Uncertainty makes asset valuation an even trickier task. Asset valuation has traditionally been a difficult area for auditors to evaluate—and the current no-end-in-sight uncertainty of the pandemic isn’t improving that. This spring, Wangerin brought in several inspectors from the Public Company Accounting Oversight Board (PCAOB), the agency that regulates auditors, for a virtual presentation to students to talk specifically about asset valuation and asset impairments.

“Asset impairments, specifically those relating to areas like goodwill, are very subjective and they are difficult to audit. In PCAOB inspections, this has long been one of the number one issues where they identify audit deficiencies,” Wangerin says. “It’s partly because much of this is an exercise in looking into the crystal ball: the valuations are supported by projections about the future and it’s really difficult to audit a projection where there’s not directly verifiable evidence.
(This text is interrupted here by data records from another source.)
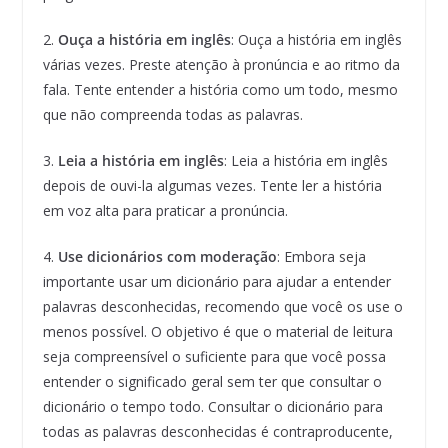
2.
Ouça a história em inglês
: Ouça a história em inglês
várias vezes. Preste atenção à pronúncia e ao ritmo da
fala. Tente entender a história como um todo, mesmo
que não compreenda todas as palavras.
3.
Leia a história em inglês
: Leia a história em inglês
depois de ouvi-la algumas vezes. Tente ler a história
em voz alta para praticar a pronúncia.
4.
Use dicionários com moderação
: Embora seja
importante usar um dicionário para ajudar a entender
palavras desconhecidas, recomendo que você os use o
menos possível. O objetivo é que o material de leitura
seja compreensível o suficiente para que você possa
entender o significado geral sem ter que consultar o
dicionário o tempo todo. Consultar o dicionário para
todas as palavras desconhecidas é contraproducente,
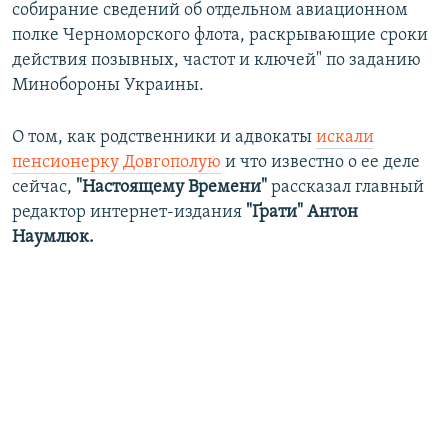
собирание сведений об отдельном авиационном
полке Черноморского флота, раскрывающие сроки
действия позывных, частот и ключей" по заданию
Минобороны Украины.
О том, как родственники и адвокаты
искали
пенсионерку Довгополую
и что известно о ее деле
сейчас,
"Настоящему Времени"
рассказал главный
редактор интернет-издания
"Ґрати" Антон
Наумлюк.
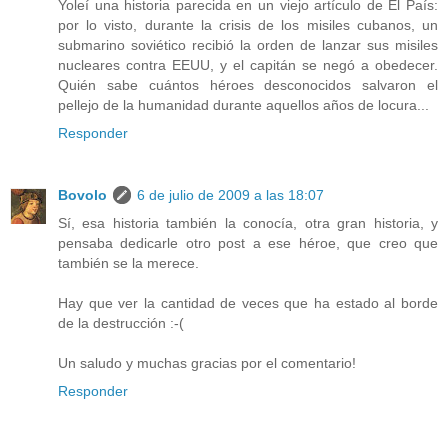
Yoleí una historia parecida en un viejo artículo de El País:
por lo visto, durante la crisis de los misiles cubanos, un
submarino soviético recibió la orden de lanzar sus misiles
nucleares contra EEUU, y el capitán se negó a obedecer.
Quién sabe cuántos héroes desconocidos salvaron el
pellejo de la humanidad durante aquellos años de locura...
Responder
Bovolo
6 de julio de 2009 a las 18:07
Sí, esa historia también la conocía, otra gran historia, y
pensaba dedicarle otro post a ese héroe, que creo que
también se la merece.
Hay que ver la cantidad de veces que ha estado al borde
de la destrucción :-(
Un saludo y muchas gracias por el comentario!
Responder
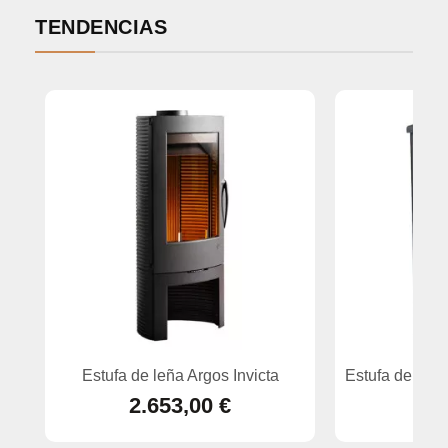
TENDENCIAS
Estufa de leña Argos Invicta
Estufa de leñ
2.653,00 €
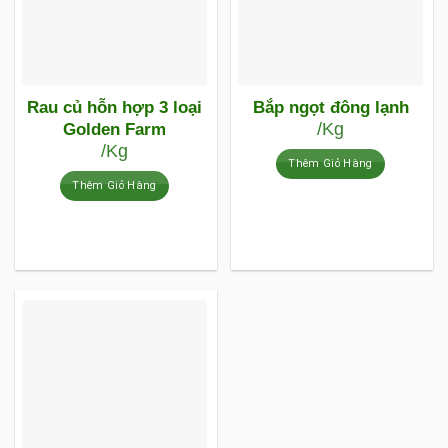
Rau củ hỗn hợp 3 loại
Bắp ngọt đông lạnh
/Kg
Golden Farm
/Kg
Thêm Giỏ Hàng
Thêm Giỏ Hàng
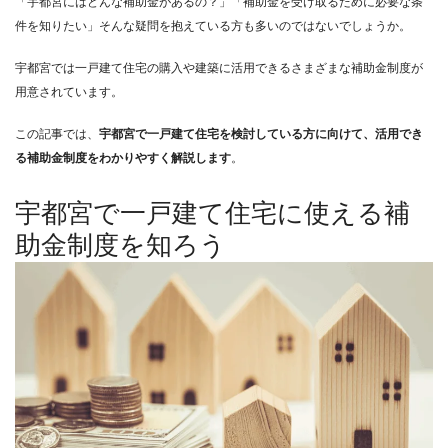
「宇都宮にはどんな補助金があるの？」「補助金を受け取るために必要な条
件を知りたい」そんな疑問を抱えている方も多いのではないでしょうか。
宇都宮では一戸建て住宅の購入や建築に活用できるさまざまな補助金制度が
用意されています。
この記事では、
宇都宮で一戸建て住宅を検討している方に向けて、活用でき
る補助金制度をわかりやすく解説します
。
宇都宮で一戸建て住宅に使える補
助金制度を知ろう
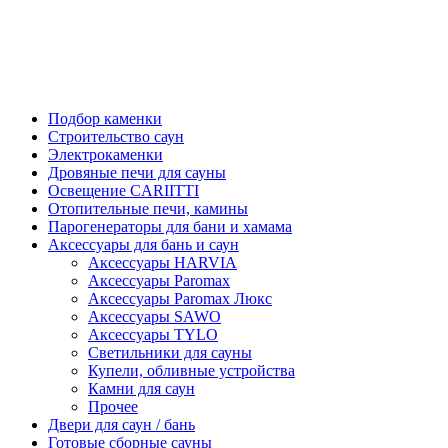
Подбор каменки
Строительство саун
Электрокаменки
Дровяные печи для сауны
Освещение CARIITTI
Отопительные печи, камины
Парогенераторы для бани и хамама
Аксессуары для бань и саун
Аксессуары HARVIA
Аксессуары Paromax
Аксессуары Paromax Люкс
Аксессуары SAWO
Аксессуары TYLO
Светильники для сауны
Купели, обливные устройства
Камни для саун
Прочее
Двери для саун / бань
Готовые сборные сауны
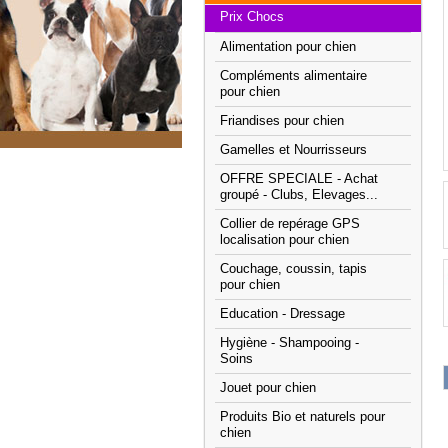
Prix Chocs
Alimentation pour chien
Compléments alimentaire
pour chien
Friandises pour chien
Gamelles et Nourrisseurs
OFFRE SPECIALE - Achat
groupé - Clubs, Elevages...
Collier de repérage GPS
localisation pour chien
Couchage, coussin, tapis
pour chien
Education - Dressage
Hygiène - Shampooing -
Soins
Jouet pour chien
Produits Bio et naturels pour
chien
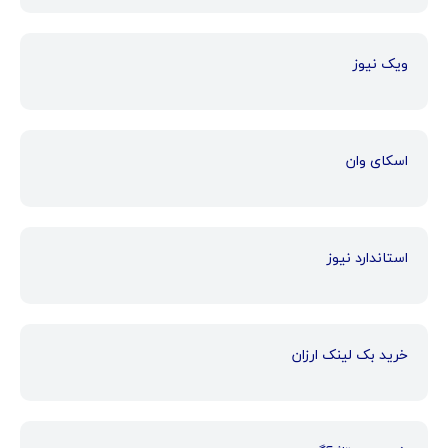
ویک نیوز
اسکای وان
استاندارد نیوز
خرید بک لینک ارزان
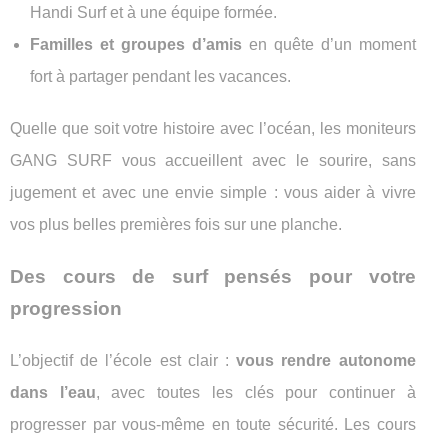
Handi Surf et à une équipe formée.
Familles et groupes d’amis
en quête d’un moment
fort à partager pendant les vacances.
Quelle que soit votre histoire avec l’océan, les moniteurs
GANG SURF vous accueillent avec le sourire, sans
jugement et avec une envie simple : vous aider à vivre
vos plus belles premières fois sur une planche.
Des cours de surf pensés pour votre
progression
L’objectif de l’école est clair :
vous rendre autonome
dans l’eau
, avec toutes les clés pour continuer à
progresser par vous-même en toute sécurité. Les cours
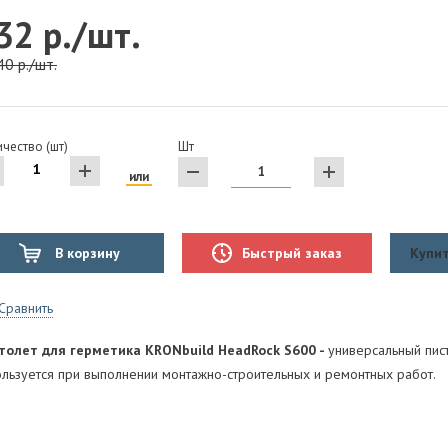
32 р./шт.
40 р./шт.
чество (шт)
Шт
или
В корзину
Быстрый заказ
Купит
Сравнить
толет для герметика KRONbuild HeadRock S600 -
универсальный пис
ользуется при выполнении монтажно-строительных и ремонтных работ.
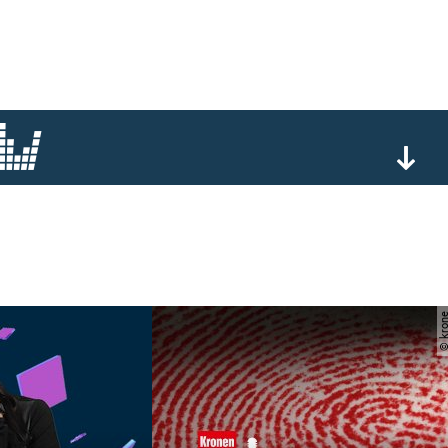
© kro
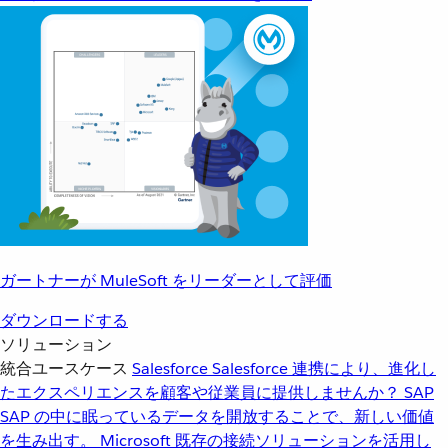
ガートナーが MuleSoft をリーダーとして評価
ダウンロードする
ソリューション
統合ユースケース
Salesforce
Salesforce 連携により、進化し
たエクスペリエンスを顧客や従業員に提供しませんか？
SAP
SAP の中に眠っているデータを開放することで、新しい価値
を生み出す。
Microsoft
既存の接続ソリューションを活用し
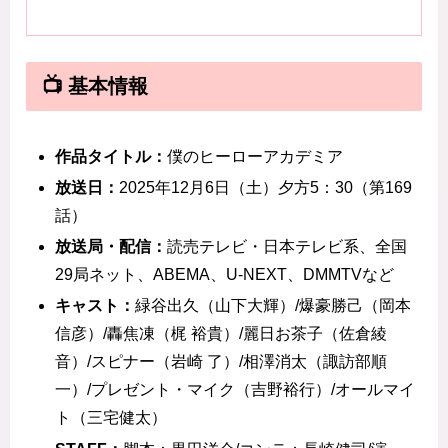
📺 基本情報
作品タイトル：
僕のヒーローアカデミア
放送日：
2025年12月6日（土）夕方5：30（第169
話）
放送局・配信：
読売テレビ・日本テレビ系、全国
29局ネット、ABEMA、U-NEXT、DMMTVなど
キャスト：
緑谷出久（山下大輝）/爆豪勝己（岡本
信彦）/轟焦凍（梶 裕貴）/麗日お茶子（佐倉綾
音）/スピナー（岩崎 了）/相澤消太（諏訪部順
一）/プレゼント・マイク（吉野裕行）/オールマイ
ト（三宅健太）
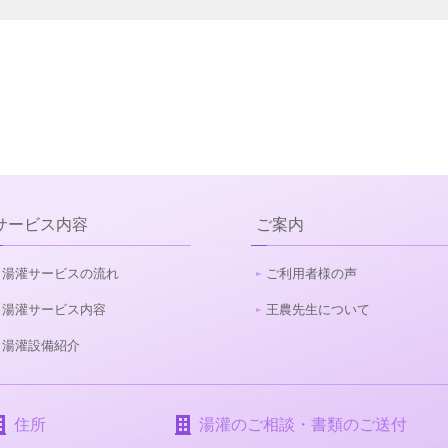
サービス内容
ご案内
湯灌サービスの流れ
ご利用者様の声
湯灌サービス内容
王農先生について
湯灌設備紹介
住所
湯灌のご相談・書類のご送付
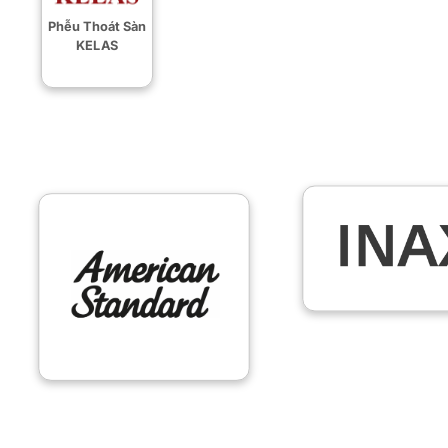
Phễu Thoát Sàn
KELAS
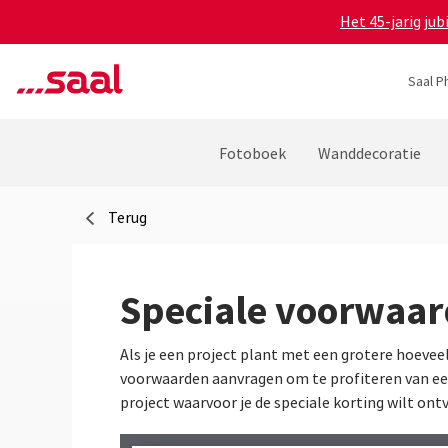
Het 45-jarig ju
Saal P
Fotoboek
Wanddecoratie
Terug
Speciale voorwaar
Als je een project plant met een grotere hoevee
voorwaarden aanvragen om te profiteren van een
project waarvoor je de speciale korting wilt on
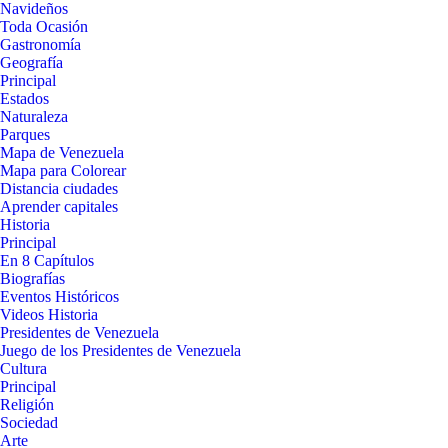
Navideños
Toda Ocasión
Gastronomía
Geografía
Principal
Estados
Naturaleza
Parques
Mapa de Venezuela
Mapa para Colorear
Distancia ciudades
Aprender capitales
Historia
Principal
En 8 Capítulos
Biografías
Eventos Históricos
Videos Historia
Presidentes de Venezuela
Juego de los Presidentes de Venezuela
Cultura
Principal
Religión
Sociedad
Arte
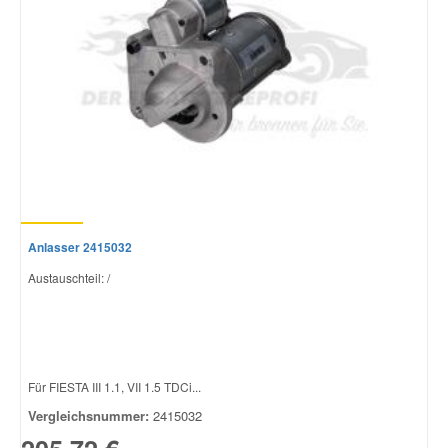
Anlasser 2415032
Austauschteil: /
Für FIESTA III 1.1, VII 1.5 TDCi...
Vergleichsnummer:
2415032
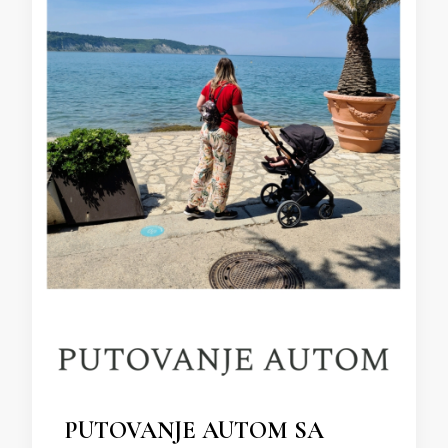
PUTOVANJE AUTOM SA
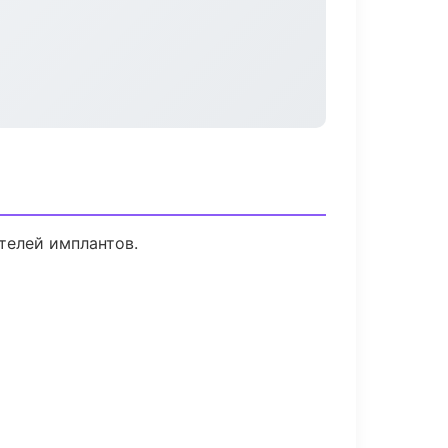
телей имплантов.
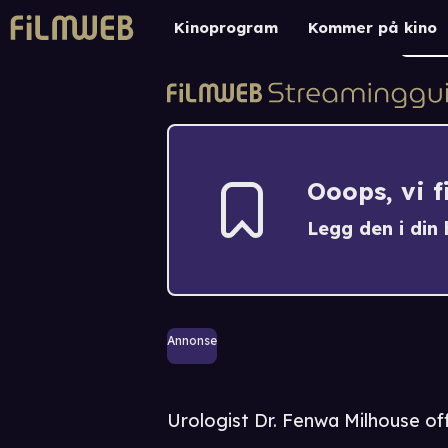
Kinoprogram
Kommer på kino
Ooops, vi 
Legg den i din h
Annonse
Urologist Dr. Fenwa Milhouse off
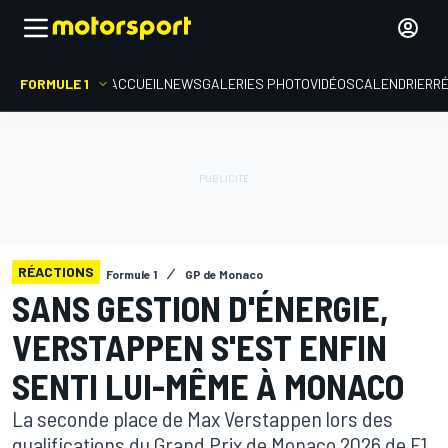
FORMULE 1
ACCUEIL
NEWS
GALERIES PHOTO
VIDÉOS
CALENDRIER
R
RÉACTIONS
Formule 1
GP de Monaco
SANS GESTION D'ÉNERGIE,
VERSTAPPEN S'EST ENFIN
SENTI LUI-MÊME À MONACO
La seconde place de Max Verstappen lors des
qualifications du Grand Prix de Monaco 2026 de F1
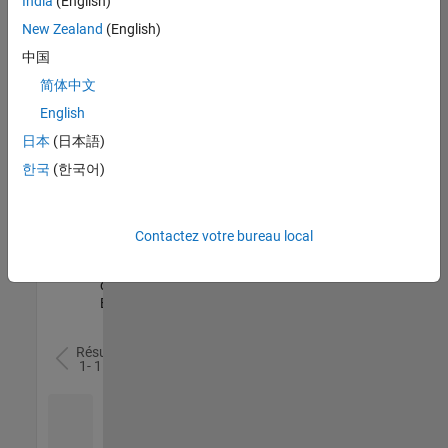
India
(English)
l’ensemble
New Zealand
(English)
des
opportunités
中国
de
简体中文
votre
English
région.
日本
(日本語)
한국
(한국어)
Senior Software Quality Engineer
Senior
Software
Quality
Engineer
Contactez votre bureau local
FR-Meudon
|
Ingénierie de la
qualité |
Expérimenté(e)
Résultats
1- 1 de
1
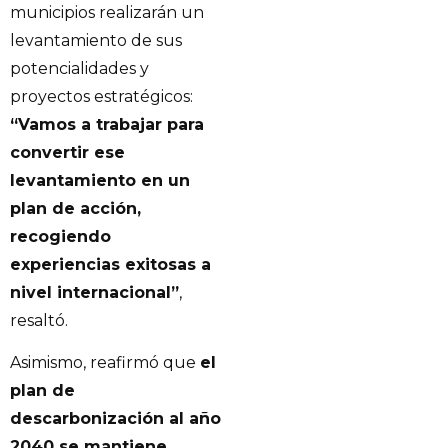
municipios realizarán un
levantamiento de sus
potencialidades y
proyectos estratégicos:
“Vamos a trabajar para
convertir ese
levantamiento en un
plan de acción,
recogiendo
experiencias exitosas a
nivel internacional”
,
resaltó.
Asimismo, reafirmó que
el
plan de
descarbonización al año
2040 se mantiene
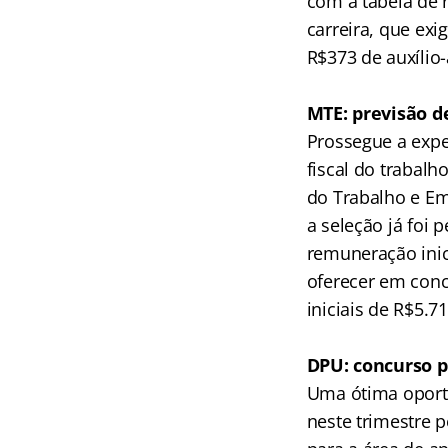
com a tabela de 
carreira, que exi
R$373 de auxílio
.
MTE: previsão d
Prossegue a expe
fiscal do trabalh
do Trabalho e Em
a seleção já foi 
remuneração inic
oferecer em concu
iniciais de R$5.7
.
DPU: concurso pa
Uma ótima oport
neste trimestre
It’s only further complicated by the environment that companies find themselves in.”

For firms in dire straits, it can be an easier call, Wangerin says. “In cases where there’s absolutely no support for the valuation of some of the assets these companies have, that’s fairly objective evidence that their assets are worthless and need to be written down. Companies that are really facing uncertainty. There are significant doubts about how the business will perform but they’re still staying afloat. I think that’s where the judgement calls are the most difficult.”

The economic downturn is impacting loan loss reserves. Along with rising unemployment, loan loss reserves—the cushion that banks or companies use as a safeguard against defaulted loans—are also going up, says Wangerin. Firms holding loan portfolios have collateral, “but you’re certainly seeing a lot of upward pressure on the loan loss reserves. Similar to asset impairments, there’s more uncertainty about those loans being collected.” One important difference: while loan loss reserves can be corrected if initially overestimated, impairments cannot. “Generally, once an asset is impaired, it can never be written back up. That’s just a function of the accounting rules.”

Dan Wangerin is an associate professor in the Department of Accounting and Information Systems at the Wisconsin School of Business.